On 29 July 2009, Marques left CSKA Sofia and signed a contract with Cherno More Varna. On 25 November, he scored his first goal for the team against Chernomorets Burgas in a match of the Bulgarian Cup.

On 26 June 2012, Marques joined Lokomotiv Plovdiv. On 11 July, he made his competitive debut for Lokomotiv, coming on as a substitute in the 2012 Supercup match against Ludogorets Razgrad. Marques also played in the two legs of second qualifying round in the Europa League against Vitesse Arnhem. On 6 August 2012, his contract was terminated by mutual consent.
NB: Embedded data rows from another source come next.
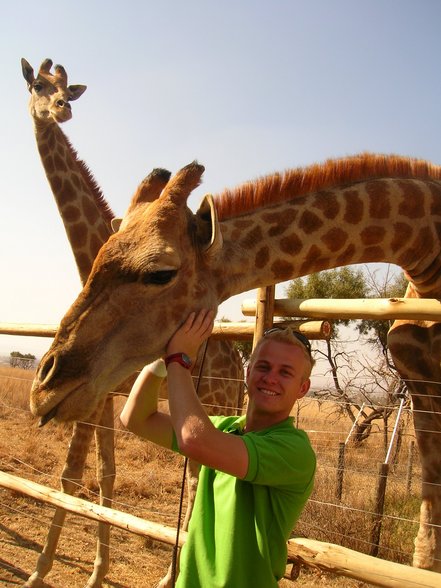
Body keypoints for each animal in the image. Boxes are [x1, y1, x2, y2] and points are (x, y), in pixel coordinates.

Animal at [21, 59, 244, 588]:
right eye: (39, 86)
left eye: (65, 90)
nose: (60, 110)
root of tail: (242, 363)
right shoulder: (102, 394)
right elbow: (104, 475)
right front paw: (96, 571)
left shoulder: (91, 392)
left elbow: (70, 476)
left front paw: (40, 572)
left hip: (220, 400)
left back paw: (172, 576)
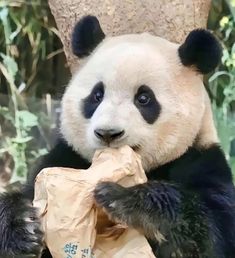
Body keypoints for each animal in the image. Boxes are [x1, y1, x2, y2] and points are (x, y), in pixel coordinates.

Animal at [0, 15, 235, 258]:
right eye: (97, 95)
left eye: (144, 98)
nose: (108, 133)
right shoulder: (65, 156)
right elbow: (30, 195)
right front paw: (23, 228)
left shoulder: (201, 159)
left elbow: (210, 230)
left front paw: (121, 198)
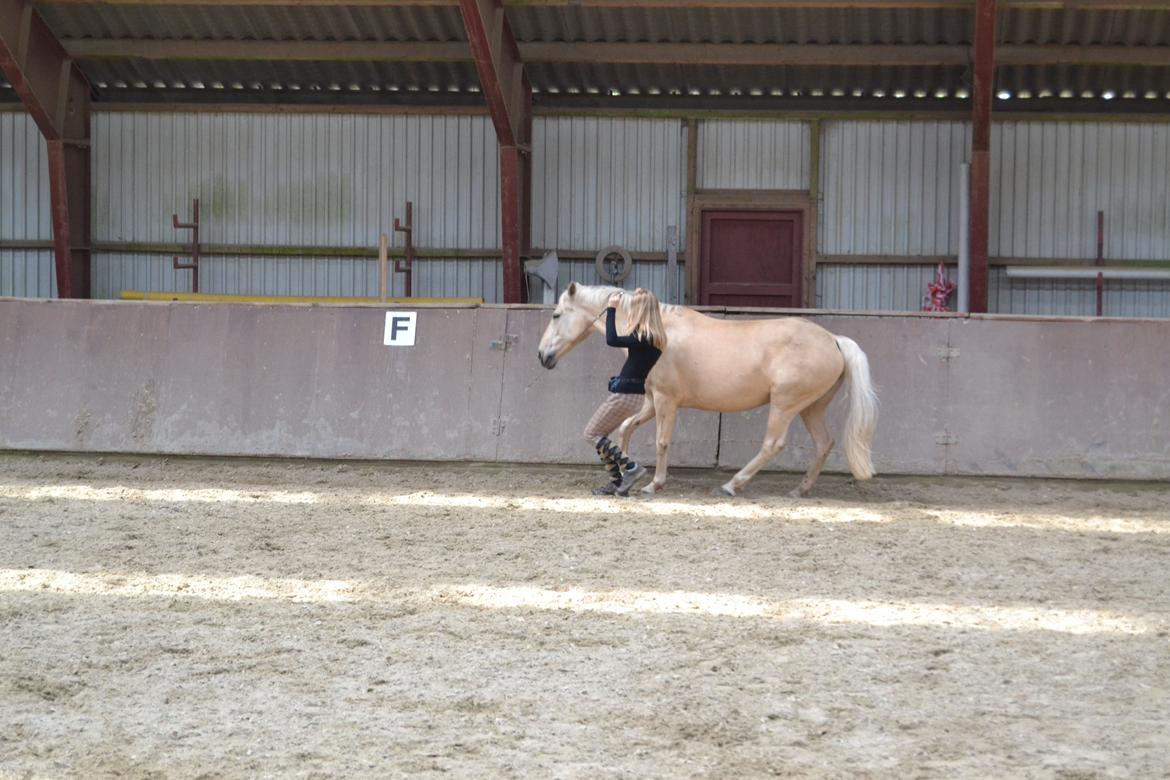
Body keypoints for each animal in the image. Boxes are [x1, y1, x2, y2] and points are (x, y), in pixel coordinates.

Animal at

A day later, Eli Marques joined Etar 1924.

On 14 September 2016, Eli Marques joined Bansko but was released in December. In January 2017, he returned to Oborishte.

In July 2018, Marques joined Pirin Razlog. On 29 December 2019, Marques revealed that he would return to Belasitsa Petrich, this time as a player-assistant coach. New owners arrived and on 1 May 2020, Marques was released.